Ever since then, the auditions and the work keep coming. Even though I don’t live in Pittsburgh anymore. One of the very smartest things I ever did was sign with The Talent Group. I’ve had a lot of help from friends over the years, but Darren’s decision to take my tape along to play for Stephen was one of the very nicest things anyone has ever done for me.
Thank you, Stephen, Richard, Becky, and the whole team at The Talent Group. Very much. And, thank you, Darren Eliker!
That learning started with a bang, to say the least. It was August 1997. At the time I was Production Manager of WORD-FM in Pittsburgh, PA. My assistant was Darren Eliker, one of the most gifted actors and voice-over talents I’ve had the privilege to know and work with over the years. (Darren replaced me as Production Manager when I was promoted to Program Director in 1998 and he’s been winning awards, and more importantly, helping businesses grow ever since with his brilliant campaigns, voice-overs and directing.)
Back then I was a member of CompuServe, and hung out a fair amount in the Radio forum. In the late summer of 1996 one of the other members posted a note about what an excellent experience he had at the International Radio Creative and Production Summit. Back then Dan O’Day and Dick Orkin jointly presented the Summit.
Based on what I read, I determined that if I possibly could, I would attend the next one. Which leads us back to where we started, August of 1997. Our boss gave his blessing for both Darren and I to attend the Summit, so there we were in Los Angeles, CA.
On the first day, among the various presentations, was a group class on voice-over by Dick Orkin. But with 80 people there, Dick decided to limit his “hands on” work to just 8 of us.
In spite of my lesson from a few years previous, I was still paralyzed with fear about volunteering. Providentially, Dick didn’t ask for volunteers. He asked for those who do voice-overs to raise their hands. So, I did. And he picked me to be one of the 8. Which is where the three questions come from.
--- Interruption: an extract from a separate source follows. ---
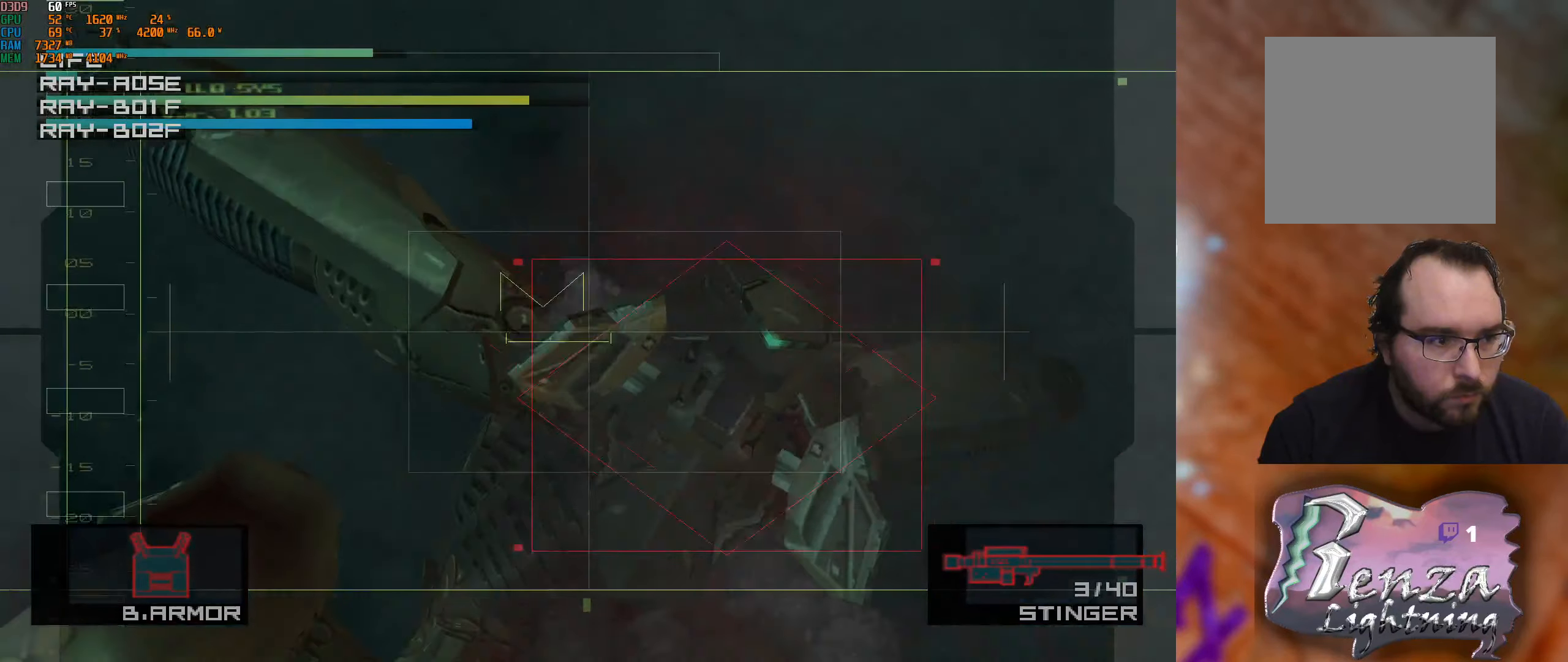
{"buttons": [], "left_stick": "center", "right_stick": "center", "events": [[17, "X", "down"], [50, "left_stick", "down-right"], [117, "X", "up"], [300, "left_stick", "down-left"], [350, "left_stick", "center"]]}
After giving us some dialog copy to read with one another, Dick offered these 3 questions as a way to quickly get to the point of our copy:
1. Where am I?
2. Who am I talking to?
3. What do I want from them?
Answer those three questions and you know the Setting, the Audience, and your Motivation.
You may be surprised that “Who am I?” isn’t one of the three questions. I was too. But, the answer to that question is either explicit or implicit in the copy.
When I remember to ask these three questions, I nearly always do a better job of auditioning. Which gets me more work. Because, as you already know, the key to getting work in voice-over is doing lots of auditions, and winning at least a few of them.
It was, I think, April of 1993. In the span of an hour and a half one afternoon, I learned a great deal about the voice-over craft and yet missed a wonderful opportunity at the same time. I was at the Gospel Music Association convention in Nashville, TN. Marice Tobias taught a seminar class that year. I mentioned this experience in passing previously, but in that post, I didn’t deal with the real heart of the matter.
You see the single most important thing I learned that day was the single thing. Huh?
Marice taught us that every good piece of broadcast ad copy has a single point at its heart. If we’re going to do an excellent job of reading a given piece of copy, we have to be able to understand what the heart of the spot is, and build our read around that. To put it another way, to tell the story, we have to know what the point of the story is.
When I’m reading over a piece of copy for an audition, I’ll ask myself, “What’s the point?” Even sarcastically sometimes. Because, the copy has to make one point, and only one point, if it’s going to work well.
So, what do I do if the copy isn’t written well? Maybe makes two or three points? Even more?
A couple of things. Try to synthesize the multiple points into a single “heart-of-the-dog” message, if at all possible. And, commit myself to do the most excellent job possible, no matter what.
Several years ago I heard an interview with the Concertmaster of the Chicago Symphony Orchestra on WFMT in Chicago. The discussion turned to the matter of guest conductors, and how some of them were not quite a good as others. Which led to a question about whether a bad conductor could make the orchestra play poorly. The answer? “No, there’s a level below which we will not play. We’re the Chicago Symphony Orchestra!”
I may not be the Chicago Symphony Orchestra, but I know that I have to have that attitude about my work.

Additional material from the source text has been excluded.